Water Resources Research Act Program

Details for Project ID 2014CA323B

Regulating the Social and Environmental Costs of Hydraulic Fracturing in California

Institute: California
Year Established: 2014 Start Date: 2014-03-01 End Date: 2015-02-28
Total Federal Funds: $11,981 Total Non-Federal Funds: $1,705

Principal Investigators: Brent Haddad

Abstract: We propose a review and synthesis of the institutional and socioeconomic effects of expanded development of hydraulic fracturing, with particular attention to changes in water resource use and the unique characteristics of water demands in California.
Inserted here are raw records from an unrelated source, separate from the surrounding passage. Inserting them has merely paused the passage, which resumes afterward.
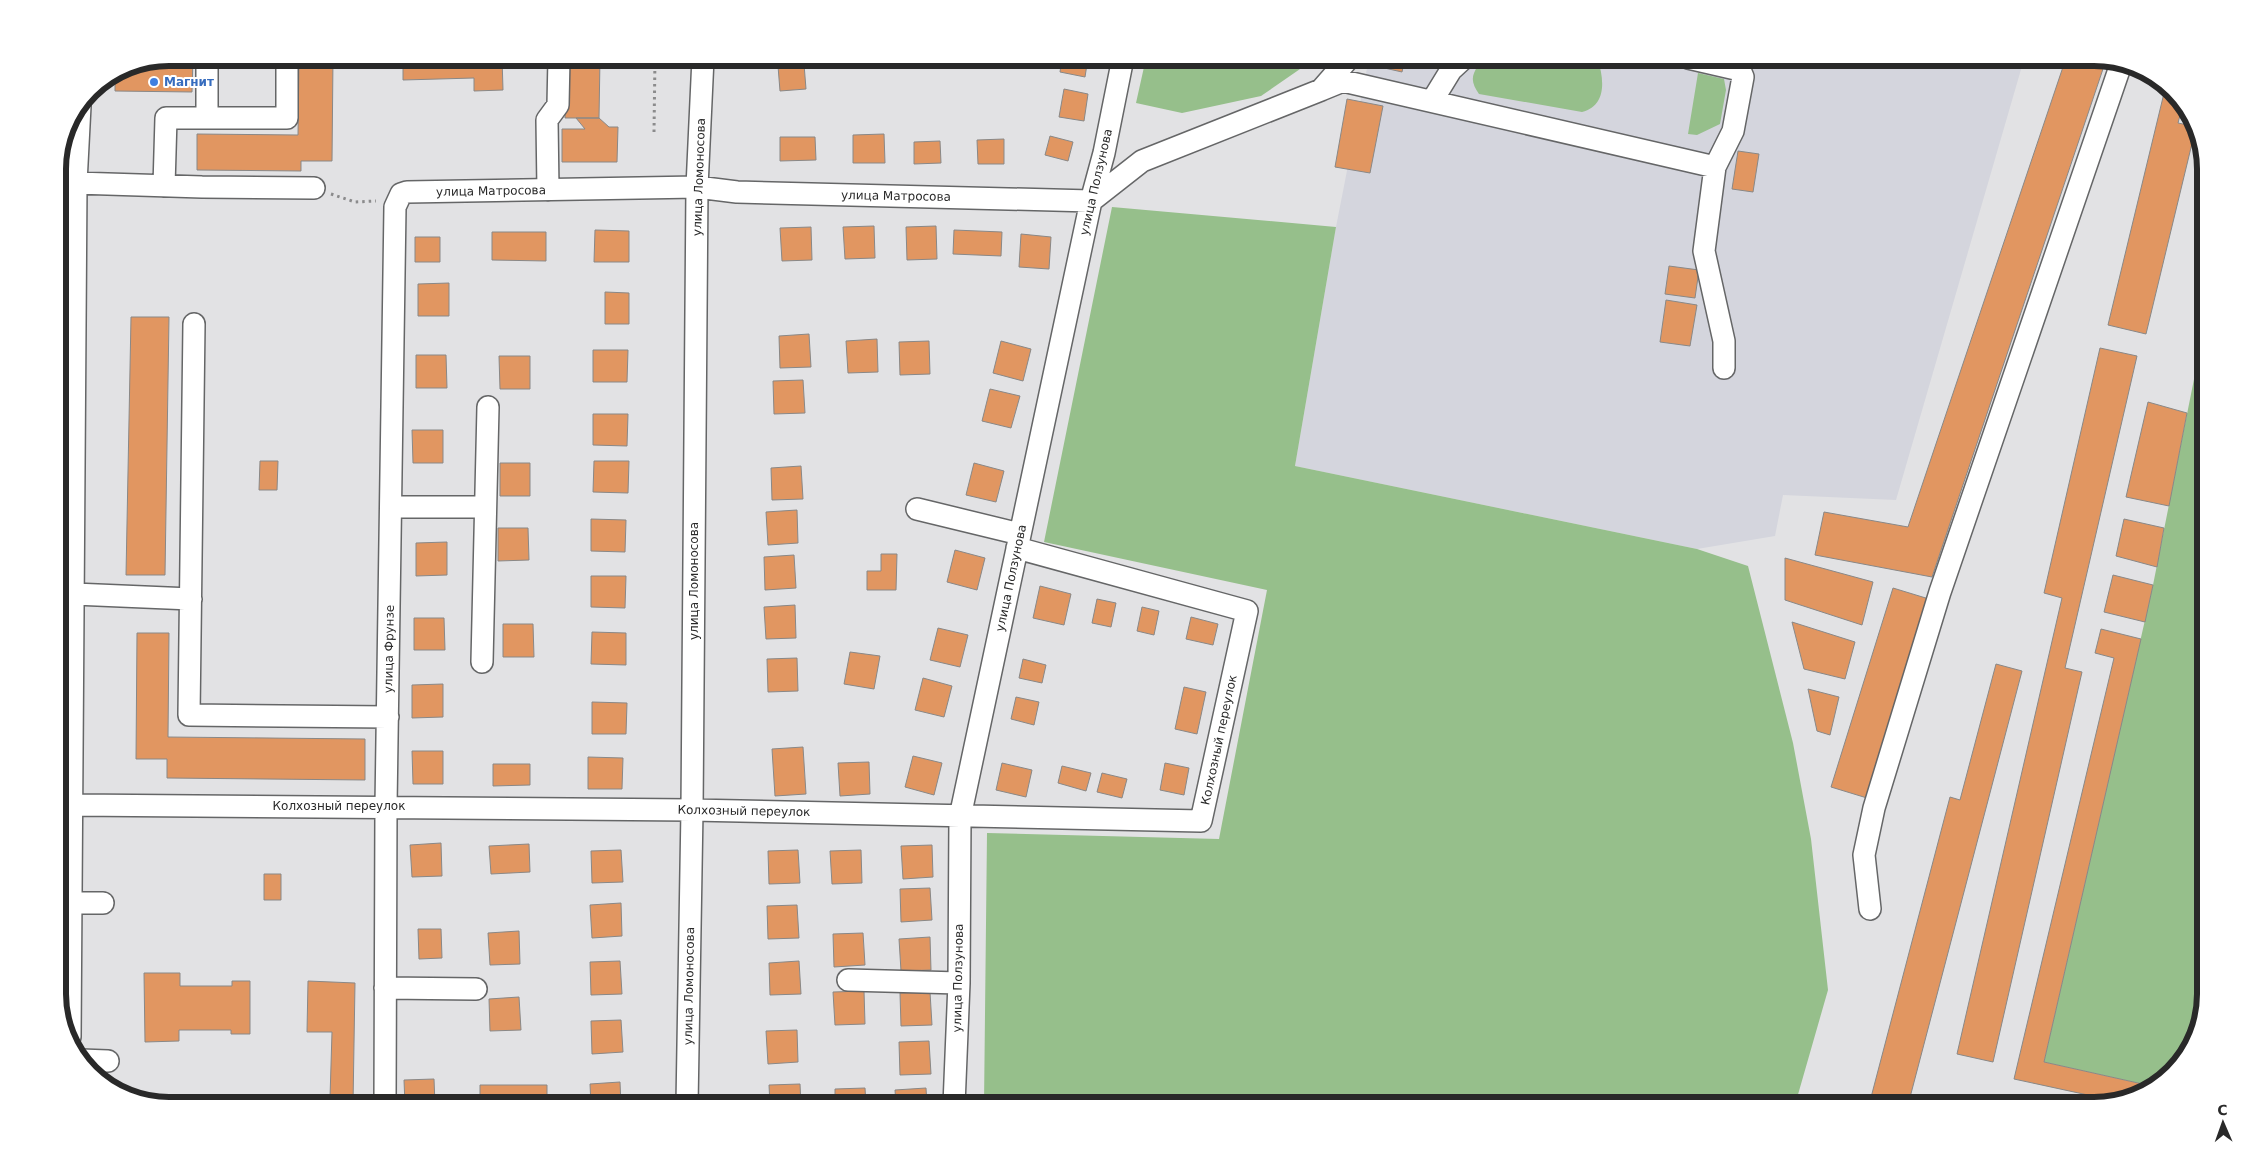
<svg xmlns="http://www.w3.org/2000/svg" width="2263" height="1163" viewBox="0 0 2263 1163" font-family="'DejaVu Sans',sans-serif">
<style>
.built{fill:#d4d5dd}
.green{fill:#96bf8b}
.building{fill:#e19661;stroke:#898887}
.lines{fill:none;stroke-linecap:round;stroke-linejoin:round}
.minor-casing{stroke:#656667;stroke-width:24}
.path{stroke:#8b8b8c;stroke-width:3;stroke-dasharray:2.5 4;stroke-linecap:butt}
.minor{stroke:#fff;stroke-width:21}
.shop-dot{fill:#3f7fe0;stroke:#fff;stroke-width:2}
.labels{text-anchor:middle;stroke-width:4;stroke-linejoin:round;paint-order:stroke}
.shop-label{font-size:12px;font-weight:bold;fill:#366cbe;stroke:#fff;text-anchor:start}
.street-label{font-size:12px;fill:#292929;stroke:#fff}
.rim{fill:none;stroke:#292929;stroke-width:6}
</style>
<rect width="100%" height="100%" fill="#e2e2e4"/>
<path class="built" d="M1369,58H1986L2022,66L1896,500L1783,495L1775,536L1697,549L1295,466L1336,227Z"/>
<path class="green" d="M1146,58H1316L1261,96L1182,113L1136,103Z
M1514,58H1594L1598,60C1604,79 1607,106 1582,112L1479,94C1472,84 1470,77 1478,66Z
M1698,73L1724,79L1726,90L1720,124L1697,135L1688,134Z
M1112,207L1336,227L1295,466L1697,549L1748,566L1793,743L1811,839L1828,990L1795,1105H984L987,833L1219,839L1267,590L1044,542Z
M2198,359L2205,361V994L2194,1043L2156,1087L2044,1062L2153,585Z"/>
<path class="building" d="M169,58H193L192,92L115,91V74L127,66Z
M299,58H333L332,161H301V171L197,170V134L298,135Z
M403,58H502L503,90L474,91V78L403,80Z
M566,58H600L599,118H565Z
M1062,58H1088L1085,77L1060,72Z
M1382,58H1405L1402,72L1380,67Z
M2066,58H2094L2106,60L1932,577L1815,555L1824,512L1908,527Z
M804,64L806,89L780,91L778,66Z
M1064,89L1088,94L1084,121L1059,117Z
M2165,89L2183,104L2178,123L2193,126L2195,131L2146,334L2108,325Z
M1347,99L1383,106L1370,173L1335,167Z
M576,118H599L609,127H618L617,162H562V129H585Z
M884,134L885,163H853V135Z
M1050,136L1073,142L1068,161L1045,155Z
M780,137H815L816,160L780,161Z
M1004,139V164H978L977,140Z
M940,141L941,163L914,164V142Z
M1738,151L1759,154L1753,192L1732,189Z
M874,226L875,258L845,259L843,227Z
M936,226L937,259L907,260L906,227Z
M811,227L812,260L782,261L780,228Z
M595,230L629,231V262H594Z
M954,230L1002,232L1001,256L953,254Z
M492,232H546V261L492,260Z
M1021,234L1051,237L1049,269L1019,267Z
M415,237H440V262H415Z
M1669,266L1699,270L1695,298L1665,294Z
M449,283V316H418V284Z
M605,292L629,293V324H605Z
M1666,300L1697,305L1690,346L1660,342Z
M131,317H169L165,575H126Z
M809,334L811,367L780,368L779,336Z
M877,339L878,372L848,373L846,341Z
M929,341L930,374L900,375L899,342Z
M1001,341L1031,349L1023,381L993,373Z
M2100,348L2137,356L2065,668L2082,672L1993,1062L1957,1054L2062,598L2044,593Z
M593,350H628L627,382H593Z
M416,355H446L447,388H416Z
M499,356H530V389H500Z
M803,380L805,413L774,414L773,381Z
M990,389L1020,396L1011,428L982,421Z
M2148,402L2187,413L2169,506L2126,497Z
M593,414H628L627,446L593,445Z
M412,430H443V463H413Z
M260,461H278L277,490H259Z
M594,461H629L628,493L593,492Z
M500,463H530V496H500Z
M974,463L1004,471L996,502L966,495Z
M801,466L803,499L772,500L771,468Z
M797,510L798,543L768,545L766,512Z
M591,519L626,520L625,552L591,551Z
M2124,519L2164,528L2157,567L2116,556Z
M498,528H528L529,560L498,561Z
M447,542V575L416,576V543Z
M955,550L985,558L977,590L947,582Z
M881,554H897L896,590H867V571H881Z
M794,555L796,588L765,590L764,557Z
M1785,558L1873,582L1862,625L1785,600Z
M2113,575L2153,585L2145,622L2104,612Z
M591,576H626L625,608L591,607Z
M1040,586L1071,594L1064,625L1033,618Z
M1893,588L1929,599L1867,798L1831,787Z
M1097,599L1116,603L1111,627L1092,623Z
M795,605L796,638L766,639L764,607Z
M1142,607L1159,611L1154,635L1137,631Z
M1191,617L1218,624L1213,645L1186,639Z
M414,618H444L445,650H414Z
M1792,622L1855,642L1845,679L1804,669Z
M503,624H533L534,657H503Z
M938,628L968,635L960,667L930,660Z
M2101,629L2141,639L2044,1062L2156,1087L2111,1100L2014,1079L2114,658L2095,653Z
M592,632L626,633V665L591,664Z
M137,633H169L168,737L365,739V780L167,778V759H136Z
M850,652L880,656L874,689L844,684Z
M797,658L798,691L768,692L767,659Z
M1023,659L1046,665L1042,683L1019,678Z
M1996,664L2022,671L1908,1105H1869L1950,797L1960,800Z
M923,678L952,686L944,717L915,710Z
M443,684V717L412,718V685Z
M1184,687L1206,692L1197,734L1175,729Z
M1808,689L1839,697L1830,735L1817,731Z
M1016,697L1039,702L1034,725L1011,719Z
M592,702L627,703L626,734H592Z
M803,747L806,794L775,796L772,749Z
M412,751H443V784H413Z
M913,756L942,763L934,795L905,787Z
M588,757L623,758L622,789H588Z
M869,762L870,794L840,796L838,763Z
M1002,763L1032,770L1026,797L996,790Z
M1165,763L1189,768L1184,795L1160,790Z
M493,764H530V785L493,786Z
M1062,766L1091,773L1086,791L1058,783Z
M1102,773L1127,779L1122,798L1097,792Z
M441,843L442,876L412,877L410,845Z
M529,844L530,872L491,874L489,846Z
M932,845L933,877L903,879L901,846Z
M621,850L623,882L592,883L591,851Z
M798,850L800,883L769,884L768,851Z
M861,850L862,883L832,884L830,851Z
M264,874H281V900H264Z
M930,888L932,920L901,922L900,889Z
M621,903L622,936L592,938L590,905Z
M797,905L799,938L768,939L767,906Z
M418,929H441L442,958L419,959Z
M519,931L520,964L490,965L488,933Z
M863,933L865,965L834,967L833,934Z
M930,937L931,970L901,971L899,939Z
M620,961L622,994L591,995L590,962Z
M799,961L801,994L770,995L769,963Z
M144,973H180V986H232V981H250V1034H231V1030H179V1041L145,1042Z
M308,981L355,983L353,1105H238V1096L330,1098L332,1032H307Z
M864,991L865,1024L835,1025L833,992Z
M930,992L932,1025L901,1026L900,993Z
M519,997L521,1030L490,1031L489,999Z
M621,1020L623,1052L592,1054L591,1021Z
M797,1030L798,1062L768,1064L766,1031Z
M929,1041L931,1074L900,1075L899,1042Z
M434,1079L435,1105H405L404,1080Z
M620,1082L621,1105H591L590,1084Z
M800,1084L801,1105H770L769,1085Z
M480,1085H547V1105H480Z
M865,1088L866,1105H835V1089Z
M926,1088L927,1105H896L895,1090Z
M1933,1095L1985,1105H1931Z"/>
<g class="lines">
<g class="minor-casing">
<path id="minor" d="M1688,58L1740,70L1743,77L1733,131L1715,167L1704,251L1724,341V368
M1321,90L1343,81L1715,167
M1432,101L1451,70L1464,58
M207,118V58
M76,183L202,187L314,188
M164,186L166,118H287V58
M548,190L547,120L558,105L559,58
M194,324L189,715L388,717
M392,507H485
M917,509L1020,534
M74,594L191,599
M482,662L488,407
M73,805L692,810L1201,821L1247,611L1017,548
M72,903H103
M1870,909L1864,855L1874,808L1940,592L2121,64
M848,980L959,983
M385,988L476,989
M70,1037L76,183L80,106
M81,1060L108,1061
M385,1105L386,806L395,207L401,194L407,192L697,187L737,192L1091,201L1142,161L1321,90L1349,58
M687,1105L692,810L697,187L703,58
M954,1105L959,983L960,817L1091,201L1104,153L1123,58"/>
</g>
<path class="path" d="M654,132L655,58
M331,194L355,202L376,201"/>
<use href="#minor" class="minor"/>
</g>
<circle class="shop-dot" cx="154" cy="82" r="5"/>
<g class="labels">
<g class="shop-label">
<text x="164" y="86">Магнит</text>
</g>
<g class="street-label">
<text transform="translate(699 177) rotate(-88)" y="4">улица Ломоносова</text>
<text transform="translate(1096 182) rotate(-77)" y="4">улица Ползунова</text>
<text transform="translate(491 191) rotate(-1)" y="4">улица Матросова</text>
<text transform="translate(896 196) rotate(1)" y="4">улица Матросова</text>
<text transform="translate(1011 578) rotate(-78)" y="4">улица Ползунова</text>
<text transform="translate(694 581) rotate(-90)" y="4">улица Ломоносова</text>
<text transform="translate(389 649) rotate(-89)" y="4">улица Фрунзе</text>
<text transform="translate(1219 740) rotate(-78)" y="4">Колхозный переулок</text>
<text x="339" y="810">Колхозный переулок</text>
<text transform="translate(744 811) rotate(1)" y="4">Колхозный переулок</text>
<text transform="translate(958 978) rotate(-89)" y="4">улица Ползунова</text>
<text transform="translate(689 986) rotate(-89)" y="4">улица Ломоносова</text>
</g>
</g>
<path d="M0 0H2263V1163H0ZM169 66H2094A103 103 0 0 1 2197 169V994A103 103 0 0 1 2094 1097H169A103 103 0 0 1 66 994V169A103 103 0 0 1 169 66Z" fill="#fff" fill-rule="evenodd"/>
<path class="rim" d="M169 66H2094A103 103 0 0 1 2197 169V994A103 103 0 0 1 2094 1097H169A103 103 0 0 1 66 994V169A103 103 0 0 1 169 66Z"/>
<g transform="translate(2223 1123) rotate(358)" stroke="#ffffff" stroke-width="4" paint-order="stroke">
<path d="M0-4L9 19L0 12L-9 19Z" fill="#292929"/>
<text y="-8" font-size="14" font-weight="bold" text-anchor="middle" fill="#292929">С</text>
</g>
</svg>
The proposed review will assess: 1) the potential impacts from expanded use of hydraulic fracturing in California on the states water resource users, 2) the legal and institutional mechanisms that currently exist to identify, regulate, and mitigate those impacts and 3) possible future government and community action to balance the needs of the environment, existing water users, and the newly expanded energy development sector. Current literature does not address aspects of water use that are important to California. We will focus our review and synthesis on these important gaps including: the effect of hydraulic fracturing on protected fish habitat, constraints on the quantity of water available for alternative uses such as agriculture, possible water source substitution that may affect patterns of water use in the Sacramento-San Joaquin Delta, and water quality impacts of hydraulic fracturing. In addition to this review and synthesis, we also propose a series of structured interviews with government regulators, non-governmental organizations, and private stakeholders. These interviews will be designed to identify current legal and institutional mechanisms for managing water quality and water use and identify new challenges for management and interactions between a diverse set of stakeholders.